Plain-text engineering files:
------------------------------------------------------------
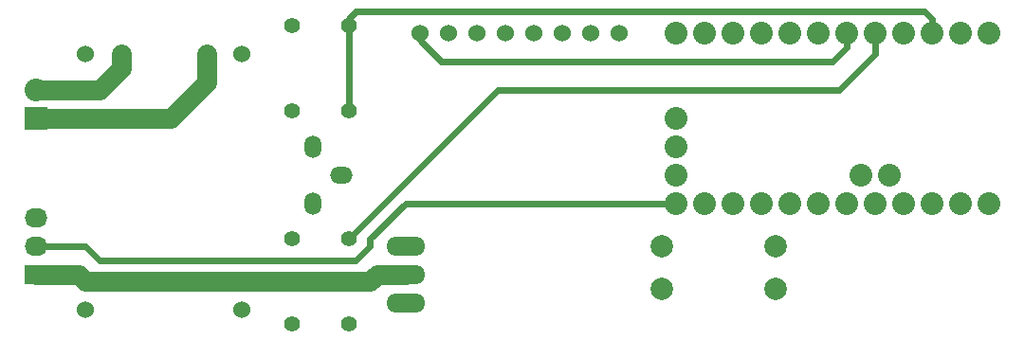
<source format=gbl>
G04 #@! TF.FileFunction,Copper,L2,Bot,Signal*
%FSLAX46Y46*%
G04 Gerber Fmt 4.6, Leading zero omitted, Abs format (unit mm)*
G04 Created by KiCad (PCBNEW 4.0.2+dfsg1-stable) date Wed 06 Sep 2017 09:22:58 AM EDT*
%MOMM*%
G01*
G04 APERTURE LIST*
%ADD10C,0.100000*%
%ADD11C,1.524000*%
%ADD12C,2.032000*%
%ADD13O,1.998980X1.501140*%
%ADD14O,1.501140X1.998980*%
%ADD15O,3.500120X1.699260*%
%ADD16C,1.998980*%
%ADD17C,1.397000*%
%ADD18R,2.032000X2.032000*%
%ADD19O,2.032000X2.032000*%
%ADD20R,2.032000X1.727200*%
%ADD21O,2.032000X1.727200*%
%ADD22C,1.778000*%
%ADD23C,0.609600*%
G04 APERTURE END LIST*
D10*
D11*
X109220000Y-108585000D03*
X116840000Y-108585000D03*
X106045000Y-108585000D03*
X120015000Y-108585000D03*
X120015000Y-131445000D03*
X106045000Y-131445000D03*
D12*
X186690000Y-106680000D03*
X184150000Y-106680000D03*
X181610000Y-106680000D03*
X179070000Y-106680000D03*
X176530000Y-106680000D03*
X173990000Y-106680000D03*
X171450000Y-106680000D03*
X168910000Y-106680000D03*
X166370000Y-106680000D03*
X163830000Y-106680000D03*
X161290000Y-106680000D03*
X158750000Y-106680000D03*
X186690000Y-121920000D03*
X184150000Y-121920000D03*
X181610000Y-121920000D03*
X179070000Y-121920000D03*
X176530000Y-121920000D03*
X173990000Y-121920000D03*
X171450000Y-121920000D03*
X168910000Y-121920000D03*
X166370000Y-121920000D03*
X163830000Y-121920000D03*
X161290000Y-121920000D03*
X158750000Y-121920000D03*
X177800000Y-119380000D03*
X175260000Y-119380000D03*
X158750000Y-119380000D03*
X158750000Y-116840000D03*
X158750000Y-114300000D03*
D13*
X128905000Y-119380000D03*
D14*
X126365000Y-116840000D03*
X126365000Y-121920000D03*
D15*
X134620000Y-128270000D03*
X134620000Y-125730000D03*
X134620000Y-130810000D03*
D16*
X157480000Y-125730000D03*
X167640000Y-125730000D03*
X157480000Y-129540000D03*
X167640000Y-129540000D03*
D17*
X124460000Y-113665000D03*
X129540000Y-113665000D03*
X124460000Y-106045000D03*
X129540000Y-106045000D03*
X124460000Y-132715000D03*
X129540000Y-132715000D03*
X124460000Y-125095000D03*
X129540000Y-125095000D03*
D11*
X153670000Y-106680000D03*
X151130000Y-106680000D03*
X148590000Y-106680000D03*
X146050000Y-106680000D03*
X143510000Y-106680000D03*
X140970000Y-106680000D03*
X138430000Y-106680000D03*
X135890000Y-106680000D03*
D18*
X101600000Y-114300000D03*
D19*
X101600000Y-111760000D03*
D20*
X101600000Y-128270000D03*
D21*
X101600000Y-125730000D03*
X101600000Y-123190000D03*
D22*
X101600000Y-114300000D02*
X113665000Y-114300000D01*
X116840000Y-111125000D02*
X116840000Y-108585000D01*
X113665000Y-114300000D02*
X116840000Y-111125000D01*
X101600000Y-111760000D02*
X107315000Y-111760000D01*
X107315000Y-111760000D02*
X109220000Y-109855000D01*
X109220000Y-109855000D02*
X109220000Y-108585000D01*
X101600000Y-128270000D02*
X105410000Y-128270000D01*
X132080000Y-128270000D02*
X134620000Y-128270000D01*
X131445000Y-128905000D02*
X132080000Y-128270000D01*
X106045000Y-128905000D02*
X131445000Y-128905000D01*
X105410000Y-128270000D02*
X106045000Y-128905000D01*
D23*
X158750000Y-121920000D02*
X134620000Y-121920000D01*
X106045000Y-125730000D02*
X107315000Y-127000000D01*
X107315000Y-127000000D02*
X130175000Y-127000000D01*
X130175000Y-127000000D02*
X131445000Y-125730000D01*
X131445000Y-125730000D02*
X131445000Y-125095000D01*
X131445000Y-125095000D02*
X134620000Y-121920000D01*
X106045000Y-125730000D02*
X101600000Y-125730000D01*
X129540000Y-106045000D02*
X129540000Y-113665000D01*
X129540000Y-106045000D02*
X129540000Y-105410000D01*
X129540000Y-105410000D02*
X130175000Y-104775000D01*
X130175000Y-104775000D02*
X180975000Y-104775000D01*
X180975000Y-104775000D02*
X181610000Y-105410000D01*
X181610000Y-105410000D02*
X181610000Y-106680000D01*
X135890000Y-106680000D02*
X135890000Y-107315000D01*
X135890000Y-107315000D02*
X137795000Y-109220000D01*
X137795000Y-109220000D02*
X172720000Y-109220000D01*
X172720000Y-109220000D02*
X173990000Y-107950000D01*
X173990000Y-107950000D02*
X173990000Y-106680000D01*
X176530000Y-106680000D02*
X176530000Y-108585000D01*
X142875000Y-111760000D02*
X129540000Y-125095000D01*
X144145000Y-111760000D02*
X142875000Y-111760000D01*
X145415000Y-111760000D02*
X144145000Y-111760000D01*
X173355000Y-111760000D02*
X145415000Y-111760000D01*
X176530000Y-108585000D02*
X173355000Y-111760000D01*
M02*

</source>
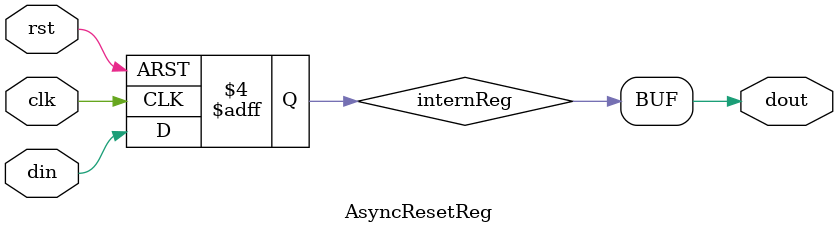
<source format=v>
module AsyncResetReg (
    input  clk,
    input  din,
    output  dout,
    input  rst
);
    reg internReg = 1'b0;
    assign dout = internReg;
    always @(posedge clk, posedge rst) begin: assig_process_internReg
        if (rst == 1'b1)
            internReg <= 1'b0;
        else
            internReg <= din;
    end

endmodule

</source>
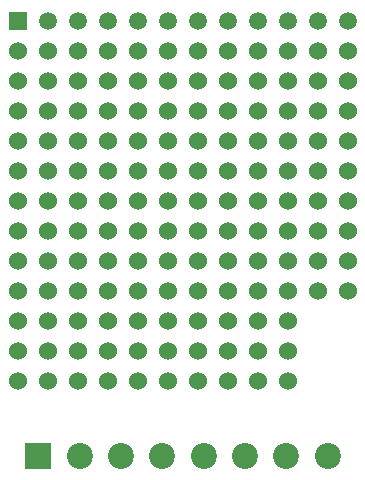
<source format=gbr>
G04 DipTrace 4.0.0.2*
G04 2 - Bottom.gbr*
%MOIN*%
G04 #@! TF.FileFunction,Copper,L2,Bot*
G04 #@! TF.Part,Single*
G04 #@! TA.AperFunction,ComponentPad*
%ADD17R,0.059055X0.059055*%
%ADD18C,0.059055*%
%ADD19R,0.086614X0.086614*%
%ADD20C,0.086614*%
G04 #@! TA.AperFunction,ViaPad*
%ADD21C,0.06*%
%FSLAX26Y26*%
G04*
G70*
G90*
G75*
G01*
G04 Bottom*
%LPD*%
D21*
X-250000Y-100000D3*
X-150000D3*
X-50000D3*
X50000D3*
X150000D3*
X250000D3*
X350000D3*
X450000D3*
X550000D3*
Y-200000D3*
Y-300000D3*
Y-400000D3*
Y-500000D3*
Y-600000D3*
Y-700000D3*
X450000Y-200000D3*
X550000Y-800000D3*
Y-900000D3*
X450000Y-300000D3*
Y-400000D3*
Y-500000D3*
Y-600000D3*
Y-700000D3*
Y-800000D3*
Y-900000D3*
X350000Y-200000D3*
Y-300000D3*
Y-400000D3*
Y-500000D3*
Y-600000D3*
Y-700000D3*
Y-800000D3*
Y-900000D3*
X250000Y-200000D3*
Y-300000D3*
Y-400000D3*
Y-500000D3*
Y-600000D3*
Y-700000D3*
X150000Y-200000D3*
X250000Y-800000D3*
Y-900000D3*
X150000Y-300000D3*
Y-400000D3*
Y-500000D3*
Y-600000D3*
Y-700000D3*
Y-800000D3*
Y-900000D3*
X50000Y-200000D3*
Y-300000D3*
Y-400000D3*
Y-500000D3*
Y-600000D3*
Y-700000D3*
Y-800000D3*
Y-900000D3*
X-50000Y-200000D3*
Y-300000D3*
Y-400000D3*
Y-500000D3*
Y-600000D3*
Y-700000D3*
X-150000Y-200000D3*
X-50000Y-800000D3*
Y-900000D3*
X-150000Y-300000D3*
Y-400000D3*
Y-500000D3*
Y-600000D3*
Y-700000D3*
Y-800000D3*
Y-900000D3*
X-250000Y-200000D3*
Y-300000D3*
Y-400000D3*
Y-500000D3*
Y-600000D3*
Y-700000D3*
Y-800000D3*
Y-900000D3*
X-350000Y-200000D3*
Y-300000D3*
Y-400000D3*
Y-500000D3*
Y-600000D3*
Y-700000D3*
X-450000Y-200000D3*
X-350000Y-800000D3*
Y-900000D3*
X-450000Y-300000D3*
Y-400000D3*
Y-500000D3*
Y-600000D3*
Y-700000D3*
Y-800000D3*
Y-900000D3*
X-550000Y-200000D3*
Y-300000D3*
Y-400000D3*
Y-500000D3*
Y-600000D3*
Y-700000D3*
Y-800000D3*
Y-900000D3*
X-350000Y-100000D3*
X-450000D3*
X-550000D3*
X350000Y-1000000D3*
Y-1100000D3*
Y-1200000D3*
X250000Y-1000000D3*
Y-1100000D3*
Y-1200000D3*
X150000Y-1000000D3*
Y-1100000D3*
Y-1200000D3*
X50000Y-1000000D3*
Y-1100000D3*
Y-1200000D3*
X-50000Y-1000000D3*
Y-1100000D3*
Y-1200000D3*
X-150000Y-1000000D3*
Y-1100000D3*
Y-1200000D3*
X-250000Y-1000000D3*
Y-1100000D3*
Y-1200000D3*
X-350000Y-1000000D3*
Y-1100000D3*
Y-1200000D3*
X-450000Y-1000000D3*
Y-1100000D3*
Y-1200000D3*
X-550000Y-1000000D3*
Y-1100000D3*
Y-1200000D3*
D17*
X-550005Y0D3*
D18*
X-450005D3*
X-350005D3*
X-250005D3*
X-150005D3*
X-50005D3*
X49995D3*
X149995D3*
X249986D3*
X349986D3*
X449986D3*
X549986D3*
D19*
X-481693Y-1450000D3*
D20*
X-343898D3*
X-206102D3*
X-68307D3*
X69488D3*
X207283D3*
X345079D3*
X482874D3*
M02*

</source>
------------------------------------------------------------
(TO-DO ITEM): Could you restate word for word the lines above from the one containing "X106045000Y-128905000D01*" through the one containing "X181610000Y-106680000D01*", both included, and nothing else?

(SOLVED PROBLEM):
X106045000Y-128905000D01*
D23*
X158750000Y-121920000D02*
X134620000Y-121920000D01*
X106045000Y-125730000D02*
X107315000Y-127000000D01*
X107315000Y-127000000D02*
X130175000Y-127000000D01*
X130175000Y-127000000D02*
X131445000Y-125730000D01*
X131445000Y-125730000D02*
X131445000Y-125095000D01*
X131445000Y-125095000D02*
X134620000Y-121920000D01*
X106045000Y-125730000D02*
X101600000Y-125730000D01*
X129540000Y-106045000D02*
X129540000Y-113665000D01*
X129540000Y-106045000D02*
X129540000Y-105410000D01*
X129540000Y-105410000D02*
X130175000Y-104775000D01*
X130175000Y-104775000D02*
X180975000Y-104775000D01*
X180975000Y-104775000D02*
X181610000Y-105410000D01*
X181610000Y-105410000D02*
X181610000Y-106680000D01*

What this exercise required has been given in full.